L’envers du décor de l’implant cochléaire

Ce billet est un peu spécial, j’exprime ce qui ne se dit pas sur la toile. On lira toujours que l’implant cochléaire est un outil merveilleux, magique, que c’est un outil qui fait renaître les personnes qui ont perdu l’ouïe.

On est dans une époque où la positive attitude est privilégiée et c’est tant mieux.

L’envers du décor, on ne l’exprime pas ou très peu.

Il y a des choses qui sont occultées à moins que j’aie mal cherché. C’est certes négatif mais parfois il faut dire les choses telles qu’elles sont. Il faut avoir le cran de le dire je pense.

Il faut avoir le cran de dire
que oui j’ai eu mal à la tête,
que oui les parties internes m’ont fait souffrir au début,
que oui parfois c’est dur (il y aura toujours des moments avec et des moments sans),
que oui ça va mieux,
que oui le pire est passé (ça, je ne sais pas…),
que oui il faut arriver à dompter le mental désormais.

Il y a des moments difficiles, très difficiles à tel point qu’on doit serrer les dents pour supporter, pour encaisser tous ces bruits qui nous entourent.

Ces bruits que je redécouvre chaque jour depuis 9 mois. Si je devais lister tout ce que j’entends, la liste serait longue, très longue. J’ai d’ailleurs arrêté d’écrire parce qu’il y en a trop. Ces bruits ne sont pas forcément pertinents au quotidien mais sont occultés par les personnes qui entendent depuis leur naissance.

Le monde est bruyant, plein de sonorités.
Certaines sont merveilleuses à entendre, d’autres sont désagréables.
J’avais été prévenue que ce serait un bouleversement total (mais pas à quel point par contre, c’est propre à chacun). J’ai apparemment une sensibilité sonore élevée. Difficile de supporter tous ces sons qui se répètent, qui sont provoqués par chacun de nos mouvements. Il y en a tellement.
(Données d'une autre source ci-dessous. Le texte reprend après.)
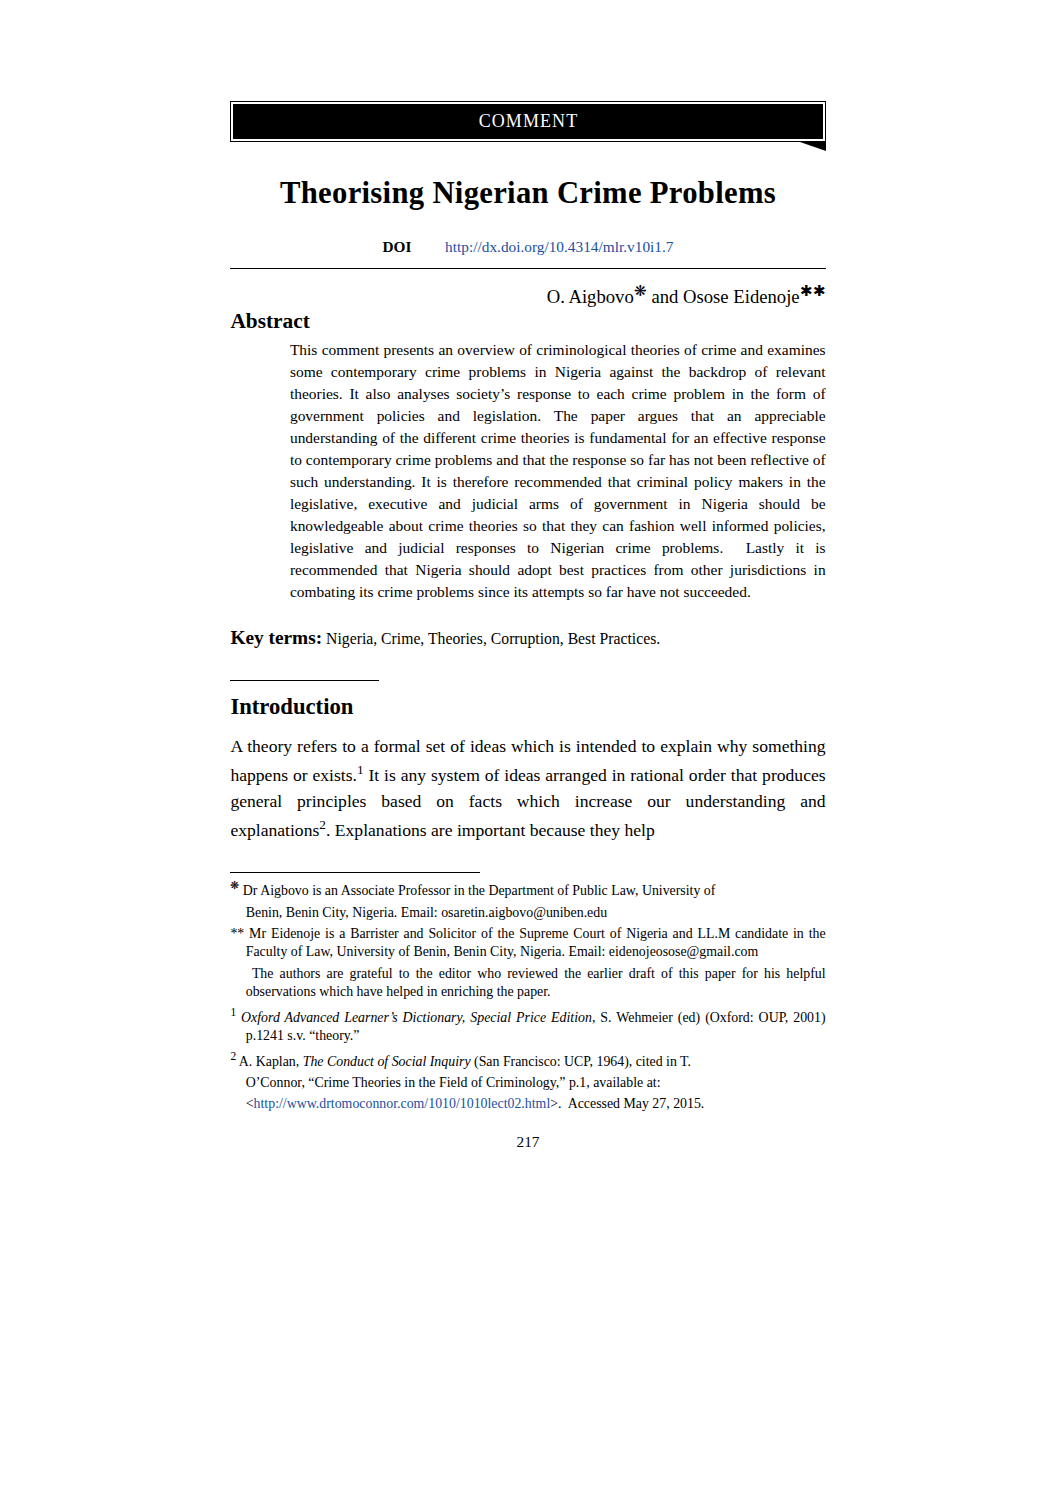COMMENT
Theorising Nigerian Crime Problems
DOI http://dx.doi.org/10.4314/mlr.v10i1.7
O. Aigbovo❋ and Osose Eidenoje✱✱
Abstract
This comment presents an overview of criminological theories of crime and examines some contemporary crime problems in Nigeria against the backdrop of relevant theories. It also analyses society’s response to each crime problem in the form of government policies and legislation. The paper argues that an appreciable understanding of the different crime theories is fundamental for an effective response to contemporary crime problems and that the response so far has not been reflective of such understanding. It is therefore recommended that criminal policy makers in the legislative, executive and judicial arms of government in Nigeria should be knowledgeable about crime theories so that they can fashion well informed policies, legislative and judicial responses to Nigerian crime problems. Lastly it is recommended that Nigeria should adopt best practices from other jurisdictions in combating its crime problems since its attempts so far have not succeeded.
Key terms: Nigeria, Crime, Theories, Corruption, Best Practices.
Introduction
A theory refers to a formal set of ideas which is intended to explain why something happens or exists.1 It is any system of ideas arranged in rational order that produces general principles based on facts which increase our understanding and explanations2. Explanations are important because they help
❋ Dr Aigbovo is an Associate Professor in the Department of Public Law, University of
Benin, Benin City, Nigeria. Email: osaretin.aigbovo@uniben.edu
** Mr Eidenoje is a Barrister and Solicitor of the Supreme Court of Nigeria and LL.M candidate in the Faculty of Law, University of Benin, Benin City, Nigeria. Email: eidenojeosose@gmail.com
The authors are grateful to the editor who reviewed the earlier draft of this paper for his helpful observations which have helped in enriching the paper.
1 Oxford Advanced Learner’s Dictionary, Special Price Edition, S. Wehmeier (ed) (Oxford: OUP, 2001) p.1241 s.v. “theory.”
2 A. Kaplan, The Conduct of Social Inquiry (San Francisco: UCP, 1964), cited in T.
O’Connor, “Crime Theories in the Field of Criminology,” p.1, available at:
<http://www.drtomoconnor.com/1010/1010lect02.html>. Accessed May 27, 2015.
217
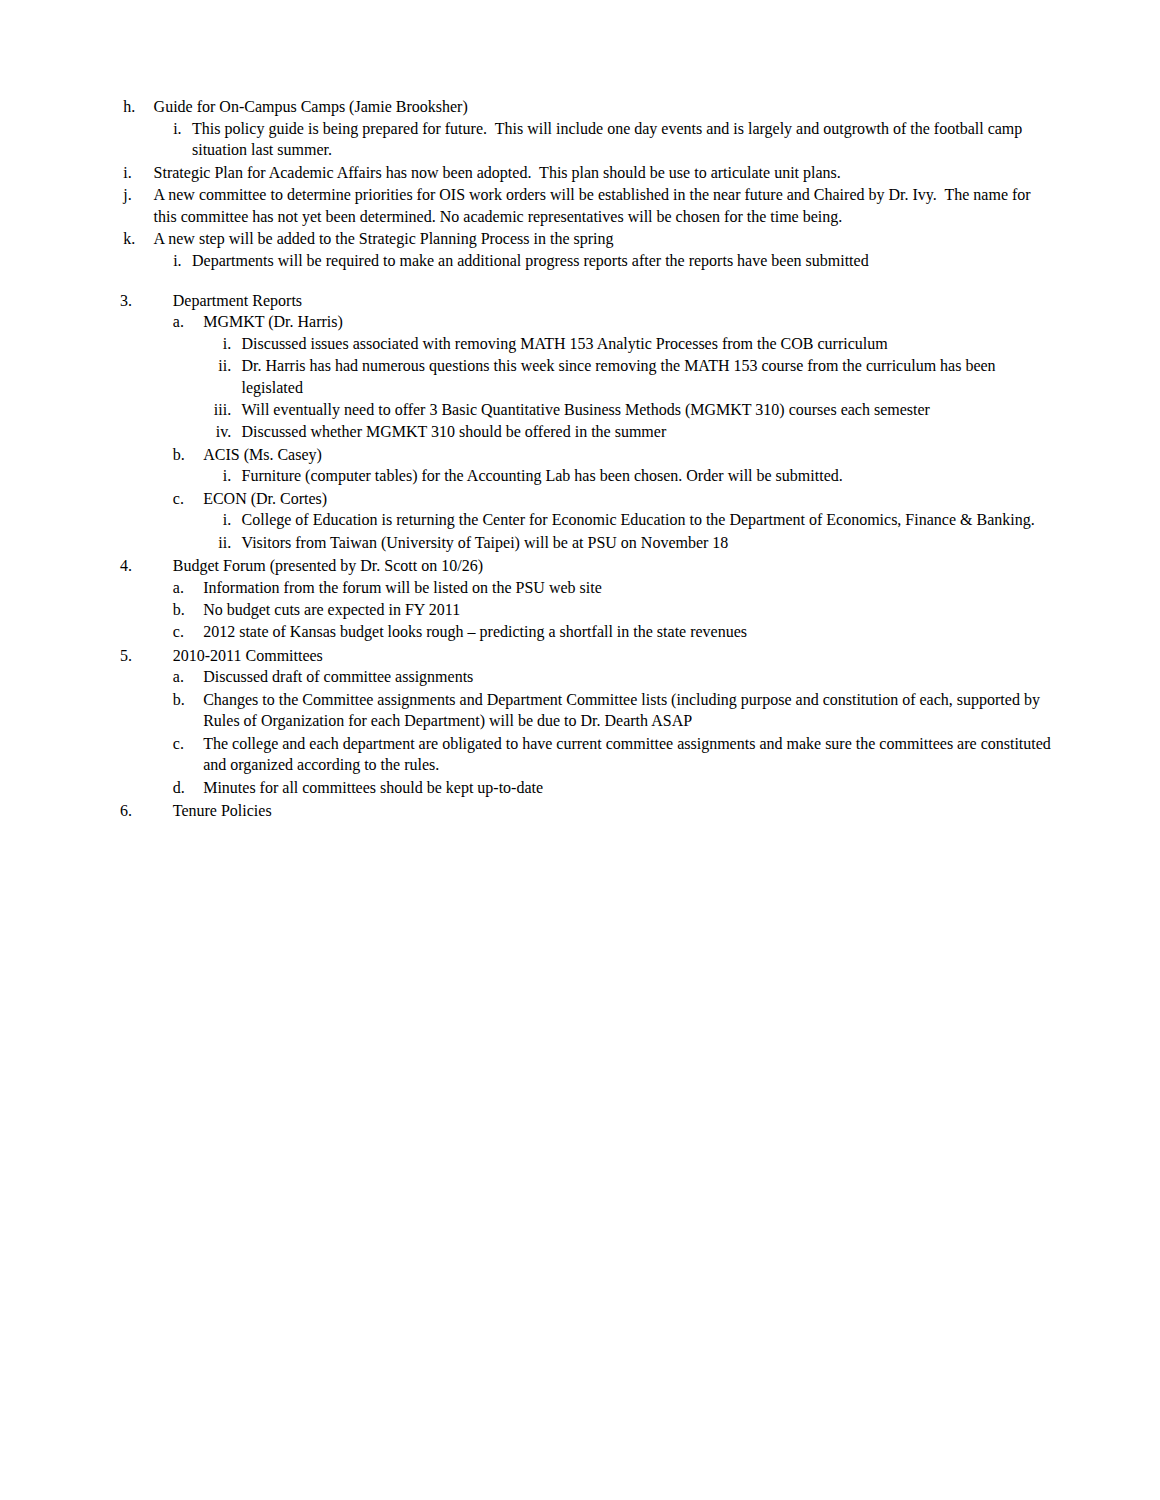h. Guide for On-Campus Camps (Jamie Brooksher)
i. This policy guide is being prepared for future. This will include one day events and is largely and outgrowth of the football camp situation last summer.
i. Strategic Plan for Academic Affairs has now been adopted. This plan should be use to articulate unit plans.
j. A new committee to determine priorities for OIS work orders will be established in the near future and Chaired by Dr. Ivy. The name for this committee has not yet been determined. No academic representatives will be chosen for the time being.
k. A new step will be added to the Strategic Planning Process in the spring
i. Departments will be required to make an additional progress reports after the reports have been submitted
3. Department Reports
a. MGMKT (Dr. Harris)
i. Discussed issues associated with removing MATH 153 Analytic Processes from the COB curriculum
ii. Dr. Harris has had numerous questions this week since removing the MATH 153 course from the curriculum has been legislated
iii. Will eventually need to offer 3 Basic Quantitative Business Methods (MGMKT 310) courses each semester
iv. Discussed whether MGMKT 310 should be offered in the summer
b. ACIS (Ms. Casey)
i. Furniture (computer tables) for the Accounting Lab has been chosen. Order will be submitted.
c. ECON (Dr. Cortes)
i. College of Education is returning the Center for Economic Education to the Department of Economics, Finance & Banking.
ii. Visitors from Taiwan (University of Taipei) will be at PSU on November 18
4. Budget Forum (presented by Dr. Scott on 10/26)
a. Information from the forum will be listed on the PSU web site
b. No budget cuts are expected in FY 2011
c. 2012 state of Kansas budget looks rough – predicting a shortfall in the state revenues
5. 2010-2011 Committees
a. Discussed draft of committee assignments
b. Changes to the Committee assignments and Department Committee lists (including purpose and constitution of each, supported by Rules of Organization for each Department) will be due to Dr. Dearth ASAP
c. The college and each department are obligated to have current committee assignments and make sure the committees are constituted and organized according to the rules.
d. Minutes for all committees should be kept up-to-date
6. Tenure Policies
Moi-même, encore aujourd’hui, j’arrive à me faire surprendre par ma respiration, mon souffle. Je sais que je ne peux pas arrêter de respirer mais parfois je m’arrête uniquement pour voir si c’est bien ce son que j’entends en permanence et qui fait partie de moi. La respiration, certains méditent pour s’entendre respirer. Je pourrais dire que je médite toute la journée, je m’entends respirer. 🙂

Mes implants cochléaires, je les aime parce qu’ils m’apportent ce qui me manquait : le son. ♥

Il m’arrive de me « débrancher » de temps à autre dans la journée pour me retrouver dans ma bulle de silence, dans ma bulle d’air qui me permet de mieux rebondir après. Revenir au monde sonore après avoir été dans le silence quelques heures reste encore difficile. Je ne sais pas comment je peux faire pour que la transition soit plus douce. Cependant je me rends compte qu’il m’est difficile de m’en passer. Je ne peux pas communiquer sans, je me sens amputée d’un sens.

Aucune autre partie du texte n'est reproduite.